- Goal 1 -
From the records below, retype the part that opens at their start and closes with the line containing "Point (219,438) is in front.", including both ends. Leave the pictures out.

Support for `sm_80` `cp.async`: asynchronous on-device copies

JesseLu commented 3 years ago

I'm writing a 3D eletromagnetics FDTD code in CUDA, and it's been a lot of fun leaning on Julia's code generation utilities, combined with CUDA.jl. Thank you for all the amazing work, this definitely feels like a step forward from PyCUDA (which I previously used for a similar project).

I'm pretty sure you get this a lot (i.e. is X CUDA API exposed in CUDA.jl?), so I'm sorry if the answer is obvious. That said...

Is the memcpy_async() API exposed in CUDA.jl (https://docs.nvidia.com/cuda/cuda-c-programming-guide/index.html#memcpy-async-api). This allows one to overlap compute and memory explicitly, and is looking to be an important optimization in my code (which is heavily memory bound). Critically, use of the API can alleviate register pressure and directly move data from global to shared memory (without going to registers first).

Thank you!

maleadt commented 3 years ago

No, these aren't supported yet as even LLVM doesn't have support for the necessary intrinsics: https://reviews.llvm.org/D100394.

vchuravy commented 3 years ago

CUDA C/C++ is implementing these with inlined assembly.

JesseLu commented 3 years ago

Thank you both. Is there a pointer to the CUDA reference Valentin?

On Tue, Apr 20, 2021, 7:45 AM Valentin Churavy @.***> wrote:

CUDA C/C++ is implementing these with inlined assembly.

— You are receiving this because you authored the thread. Reply to this email directly, view it on GitHub https://github.com/JuliaGPU/CUDA.jl/issues/850#issuecomment-823334148, or unsubscribe https://github.com/notifications/unsubscribe-auth/AAFQRGIOQB2Q24U77ULOKGLTJWHSHANCNFSM43HKGKIA .

maleadt commented 3 years ago

Look for cp.async in $CUDA/targets/x86_64-linux/include/cuda/std/barrier.

JesseLu commented 3 years ago

Thank you!!

On Tue, Apr 20, 2021 at 11:01 PM Tim Besard @.***> wrote:

Look for cp.async in $CUDA/targets/x86_64-linux/include/cuda/std/barrier.

— You are receiving this because you authored the thread. Reply to this email directly, view it on GitHub https://github.com/JuliaGPU/CUDA.jl/issues/850#issuecomment-823800073, or unsubscribe https://github.com/notifications/unsubscribe-auth/AAFQRGPEHN3XSKBPBPBEHG3TJZS4HANCNFSM43HKGKIA .

maleadt commented 2 years ago

With Hopper, this is becoming more important to target.

- Goal 2 -
Answer yes or no for each statement about the thread on `cp.async` support above, and quote the words from it that decide each one.
(a) LLVM already provides the intrinsics needed for these copies.
(b) CUDA C/C++ implements these copies with inlined assembly.
(c) The asker describes their code as heavily compute bound.

- Dataset records -
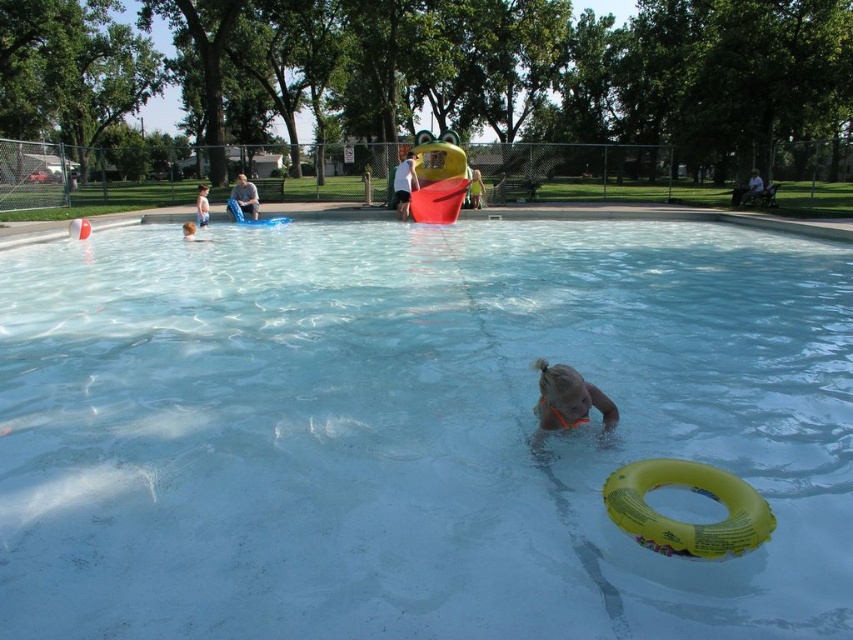
Does light brown wooden bench at upper center appear on the right side of yellow rubber ring at center?

Correct, you'll find light brown wooden bench at upper center to the right of yellow rubber ring at center.

Which of these two, light brown wooden bench at upper center or yellow rubber ring at center, stands taller?

light brown wooden bench at upper center is taller.

The image size is (853, 640). In order to click on light brown wooden bench at upper center in this screenshot , I will do `click(747, 189)`.

Is clear plastic pool at center taller than light blue fabric towel at upper left?

A: No.

Is clear plastic pool at center above light blue fabric towel at upper left?

Incorrect, clear plastic pool at center is not positioned above light blue fabric towel at upper left.

Who is more forward, (219,438) or (196,209)?

Point (219,438) is in front.

You are a GUI agent. You are given a task and a screenshot of the screen. Output one action in this format:
    pyautogui.click(x=<x>, y=<y>)
    Task: Click on the clear plastic pool at center
    The width and height of the screenshot is (853, 640).
    Given the screenshot: What is the action you would take?
    pyautogui.click(x=413, y=429)

Which of these two, white cotton shirt at upper center or yellow rubber ring at center, stands shorter?

yellow rubber ring at center is shorter.

Which is below, white cotton shirt at upper center or yellow rubber ring at center?

yellow rubber ring at center

Who is more forward, (413, 179) or (474, 176)?

Point (413, 179) is more forward.

The image size is (853, 640). Identify the location of white cotton shirt at upper center. (404, 184).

- Full response 1 -
Does light brown wooden bench at upper center appear on the right side of yellow rubber ring at center?

Correct, you'll find light brown wooden bench at upper center to the right of yellow rubber ring at center.

Which of these two, light brown wooden bench at upper center or yellow rubber ring at center, stands taller?

light brown wooden bench at upper center is taller.

The image size is (853, 640). In order to click on light brown wooden bench at upper center in this screenshot , I will do `click(747, 189)`.

Is clear plastic pool at center taller than light blue fabric towel at upper left?

A: No.

Is clear plastic pool at center above light blue fabric towel at upper left?

Incorrect, clear plastic pool at center is not positioned above light blue fabric towel at upper left.

Who is more forward, (219,438) or (196,209)?

Point (219,438) is in front.

- Full response 2 -
(a) No. "even LLVM doesn't have support for the necessary intrinsics"
(b) Yes. "CUDA C/C++ is implementing these with inlined assembly."
(c) No. "which is heavily memory bound"